**** Provided passage ****
|I just read a REAL mundane SF novel online.|
Our sister blogger over at The Galaxy Express, Heather Massey, recently posted a review of a science fiction romance set on current day Earth, Red Shoes for Lab Blues (http://www.thegalaxyexpress.net/2013/09/is-db-sieders-red-shoes-for-lab-blues.html) Despite its initial presentation as what looked like a contemporary romance with a medical setting, Red Shoes, Heather discovered, is a “mundane” SFR—and a good one.
Ah, but what, you ask, is a “mundane” SFR? And how boring can that be? The very definition of “mundane”, after all, according to my Oxford American Dictionary, is “lacking interest or excitement.” However, the second meaning is “relating to the physical world rather than a heavenly or spiritual one.” And, that is closer to the meaning the SF world has always given it.
**** Records provided ****
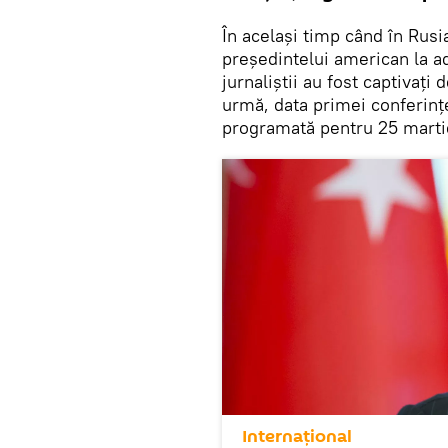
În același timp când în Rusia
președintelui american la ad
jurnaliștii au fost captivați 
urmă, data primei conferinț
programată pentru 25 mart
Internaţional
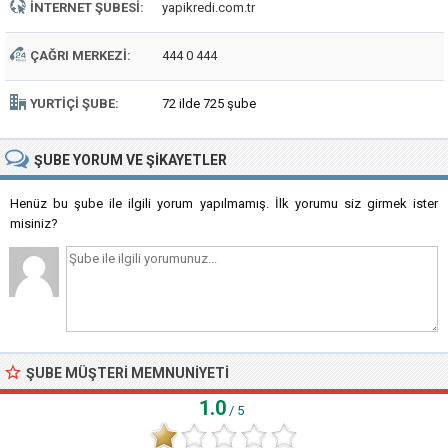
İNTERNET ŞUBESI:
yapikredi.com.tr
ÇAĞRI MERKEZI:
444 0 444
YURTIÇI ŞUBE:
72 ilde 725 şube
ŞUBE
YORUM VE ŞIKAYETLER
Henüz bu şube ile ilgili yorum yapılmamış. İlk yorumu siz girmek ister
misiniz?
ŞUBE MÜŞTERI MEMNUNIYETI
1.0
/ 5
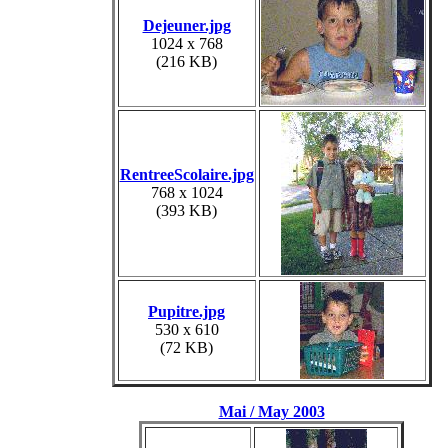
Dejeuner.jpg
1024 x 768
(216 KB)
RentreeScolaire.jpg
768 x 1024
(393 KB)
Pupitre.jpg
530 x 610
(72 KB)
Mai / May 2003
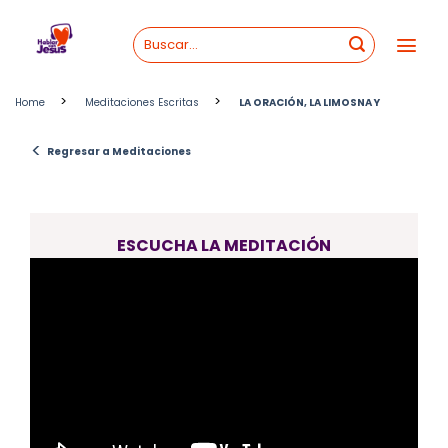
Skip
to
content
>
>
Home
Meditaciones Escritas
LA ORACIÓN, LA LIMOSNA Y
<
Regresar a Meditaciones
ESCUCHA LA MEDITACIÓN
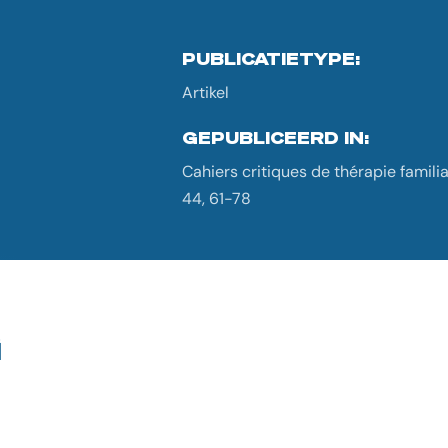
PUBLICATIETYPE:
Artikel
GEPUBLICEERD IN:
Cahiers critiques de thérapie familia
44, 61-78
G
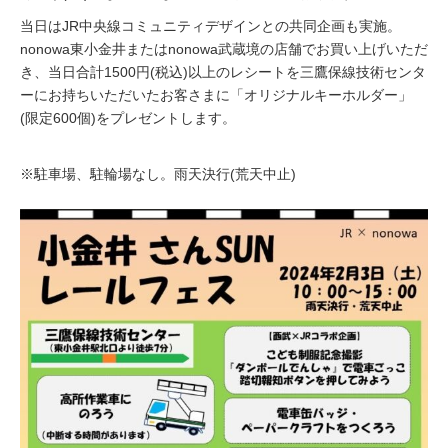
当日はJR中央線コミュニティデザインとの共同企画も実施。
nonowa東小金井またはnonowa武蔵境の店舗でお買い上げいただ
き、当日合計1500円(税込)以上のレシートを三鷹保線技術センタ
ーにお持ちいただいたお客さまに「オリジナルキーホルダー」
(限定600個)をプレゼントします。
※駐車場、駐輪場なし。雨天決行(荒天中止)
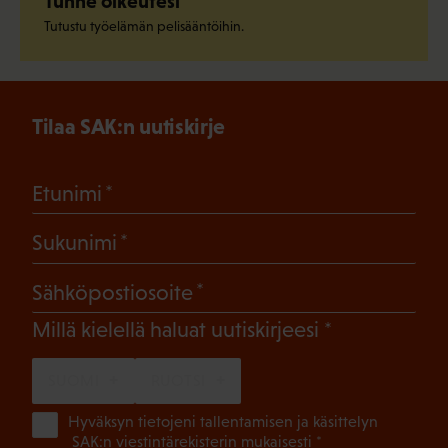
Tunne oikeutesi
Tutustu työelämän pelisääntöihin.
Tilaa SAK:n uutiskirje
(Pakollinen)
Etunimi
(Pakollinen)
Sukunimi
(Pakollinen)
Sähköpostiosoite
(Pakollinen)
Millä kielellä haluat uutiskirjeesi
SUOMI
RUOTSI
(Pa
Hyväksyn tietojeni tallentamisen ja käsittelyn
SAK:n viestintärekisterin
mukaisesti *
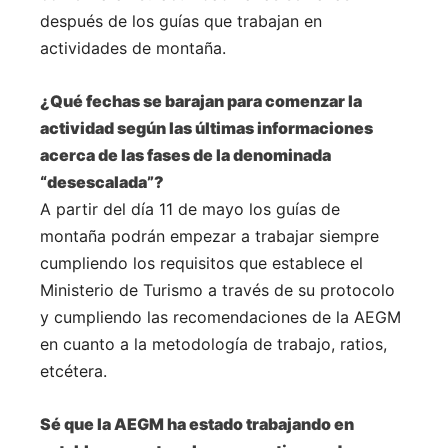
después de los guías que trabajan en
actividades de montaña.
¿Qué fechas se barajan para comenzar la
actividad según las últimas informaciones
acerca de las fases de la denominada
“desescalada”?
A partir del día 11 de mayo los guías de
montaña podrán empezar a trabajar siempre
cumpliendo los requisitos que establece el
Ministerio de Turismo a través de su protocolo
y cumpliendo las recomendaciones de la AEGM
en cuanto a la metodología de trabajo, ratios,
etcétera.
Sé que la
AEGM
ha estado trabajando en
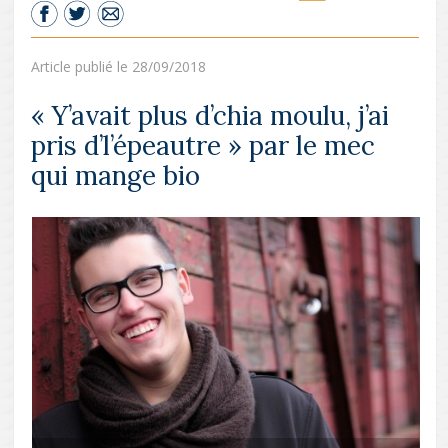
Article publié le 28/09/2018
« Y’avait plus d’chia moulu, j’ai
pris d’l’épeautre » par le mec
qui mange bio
****
◆ To do:
• 1. Summarize the passage on mundane science fiction romance in two sentences.
• 2. Resume the passage on mundane science fiction romance, picking up right after its final sentence.

◆ Exercise answers:
• 1. Heather Massey of The Galaxy Express recently reviewed Red Shoes for Lab Blues, a science fiction romance set on current-day Earth that first looked like a contemporary romance with a medical setting but that she found to be a good "mundane" SFR. Although the Oxford American Dictionary defines "mundane" as "lacking interest or excitement," its second meaning, "relating to the physical world rather than a heavenly or spiritual one," is closer to the sense the SF world has always given the word.

• 2.
Stories set on Earth, rather than in space; stories set in the present day or near-future, rather than in the far future; stories using known technology or technology that can be readily extrapolated from known technology; stories focused on humans, rather than aliens or monsters (though aliens may show up, typically as the bad guys)—these are generally thought of as “mundane” science fiction.
This, though, is only the broad, or rather, the diluted, definition of mundane SF. The original hardcore definition was posited by Canadian SF author Geoff Ryman at a Clarion (California) writer’s workshop in 2004. In his Mundane Manifesto, Ryman argued that many of the tropes of traditional science fiction—time travel, interstellar travel, intelligent aliens, habitable planets and so on—were in fact “stupidities” and outside the realm of possibility. Despite their ability to entertain, they should be avoided in favor of the idea that “Earth is all we have.” Plenty of ideas—artificial intelligence, scientific advancement, genetic manipulation, virtual reality, global warming—exist on this planet to provide fodder for the writerly imagination. Thus mundane SF should only concern itself with such concrete subjects.
Wow. That’s harsh, man. It’s bad enough that NASA has pulled humanity (well, at least Americans) out of space. Now the Mundane Manifesto argues that science fiction—the last resort of space dreamers—should do it, too.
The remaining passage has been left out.